Apple iPhone 15 Pro i iPhone 15 Pro Max z unikatowymi procesorami. Ale jakim kosztem….
Tegoroczne flagowe smartfony Apple – iPhone 15 Pro i iPhone 15 Pro Max, będą jedynymi modalami na rynku wyposażonymi w procesory wykonane w 3nm procesie technologicznym. Tak jakby brakowało im wydajności… No ale nie bądźmy złośliwi wobec słabości Androida. Układy Apple A17 Bionic będą mocarne, nowoczesne, ale też droższe. Dotoczy to również komputerowych procesorów Apple M3.
Przy produkcji procesorów mamy wskaźnik, który w tłumaczeniu na polski możemy nazwać wskaźnikiem wydajności. Mówi on o tym, jaki procent układów wyciętych z jednego krzemowego wafla nadaje się do użytku. W przypadku procesorów Apple A17 Bionic produkowanych w 3nm procesie technologicznym jest to słaby wynik na poziomie 55%. Oznacza to, że prawie połowa wyprodukowanych procesorów ląduje w koszu.

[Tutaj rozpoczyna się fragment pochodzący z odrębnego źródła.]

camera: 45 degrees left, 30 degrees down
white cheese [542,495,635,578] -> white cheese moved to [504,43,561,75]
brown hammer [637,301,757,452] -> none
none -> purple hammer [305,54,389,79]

Firma Apple zawarła umowę z TSMC, w ramach której nie płaci za cały wafel krzemowy, jak zwykle ma to miejsce, a wyłącznie za każdy wyprodukowany sprawny procesor. Nie znamy konkretnych wartości, ale płatność od sztuki niemal na pewno nie jest tańsza. Firmy mają powrócić do standardowego rozliczenia w momencie, kiedy wydajność produkcji układów Apple A17 Bionic osiągnie 70%. TSMC ma podnosić wskaźnik o 5% co kwartał.
Czytaj też: Szykujcie portfele. Ceny iPhone’ów 15 poszybują mocno w górę
iPhone 15 Pro jak Samsung? Może nas czekać polowanie na procesory
TSMC wykorzystuje do produkcji procesorów w 3nm procesie technologicznym dwa węzły produkcyjne. Aby nie wnikać za mocno w skomplikowane technikalia – węzeł N3B ma oznaczać wyższe koszty i niższą wydajność produkcji, ale podobno wydajniejsze procesory. Węzeł N3E to z kolei niższe koszty, wydajniejsza produkcja, ale prawdopodobnie niższa wydajność procesorów.

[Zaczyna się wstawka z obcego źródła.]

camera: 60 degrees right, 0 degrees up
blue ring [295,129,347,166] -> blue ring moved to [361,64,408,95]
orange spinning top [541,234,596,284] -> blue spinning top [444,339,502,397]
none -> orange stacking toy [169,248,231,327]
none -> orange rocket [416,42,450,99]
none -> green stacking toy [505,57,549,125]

Apple może przejść na nowy węzeł produkcyjny w 2024 roku i jeśli tak się stanie, a będzie to korzystne z ekonomicznego punktu widzenia, więc jest to bardzo prawdopodobne, do iPhone’ów 15 Pro i 15 Pro Max mogą trafiać różne procesory o różnej wydajności. To może doprowadzić do sytuacji, w której kupujący będą polować na smartfony z konkretnym procesorem. Trochę to przypomina kupowanie flagowych Samsungów z układem Samsung Exynos i Qualcomm Snapdragon, tylko w przypadku iPhone’ów nie będzie wiadomo, który jest który. Już widzę tę burzę w sieci… Poradniki, porównania, clickbaity! A idę o zakład, że jeśli faktycznie będzie jakaś różnica w wydajności, to nie do zobaczenia gołym okiem.
Czytaj też: Test Honor Magic 5 Pro – stracił przy bliższym poznaniu, czy to nadal super-smartfon?

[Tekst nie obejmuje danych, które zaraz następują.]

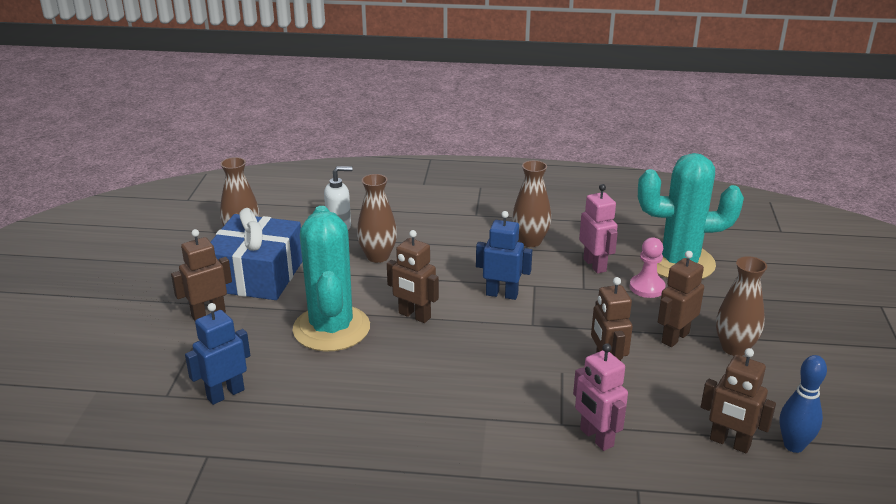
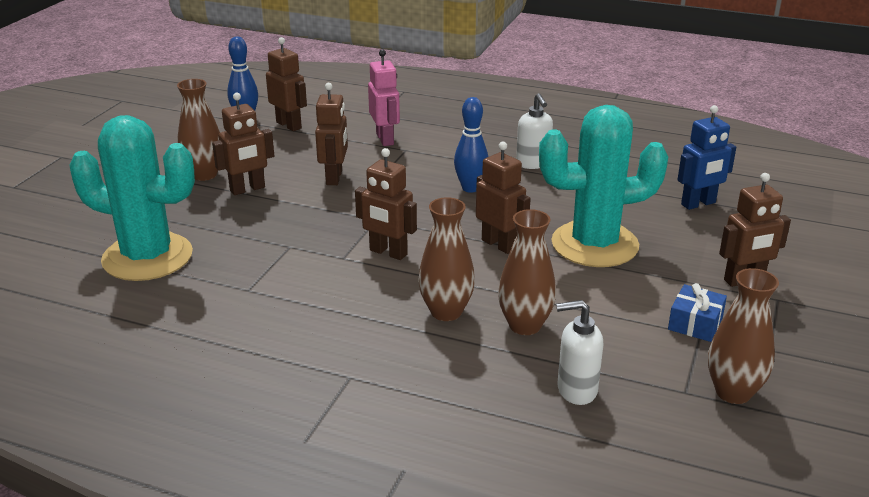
camera: 165 degrees left, 0 degrees up
blue gift [211,208,302,300] -> blue gift [668,283,727,342], size x0.44
turquoise cactus [292,206,370,351] -> turquoise cactus turned 75 degrees clockwise [539,105,668,267]
blue robot [476,211,532,300] -> brown robot [355,148,417,260]
brown vase [512,160,551,247] -> brown vase moved to [418,197,475,321]
pink robot [579,184,618,274] -> none
pink pawn [630,238,666,298] -> none
none -> blue bowling pin [454,97,488,193]
none -> white soap dispenser [516,93,553,169]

Procesory w 3nm procesie technologicznym to przyszłość, a 2nm jest już na horyzoncie
Wracając do samego TSMC, firma otwarcie przyznaje, że obecnie nie jest w stanie sprostać potrzebom klientom w produkcji procesorów w 3nm procesie technologicznym. Łańcuch dostaw ma być w pełni wykorzystywany dopiero w III kwartale 2023 roku i to dopiero wtedy ma pojawić się znaczny udział w przychodach. Ale w całym 2023 roku 3nm procesory mają stanowić tylko jednocyfrowy procent przychodu z produkcji.
Firma dodaje, że jej klienci są już zainteresowani procesorami tworzonymi w 2nm procesie technologicznym, a produkcja ma ruszyć w 2025 roku.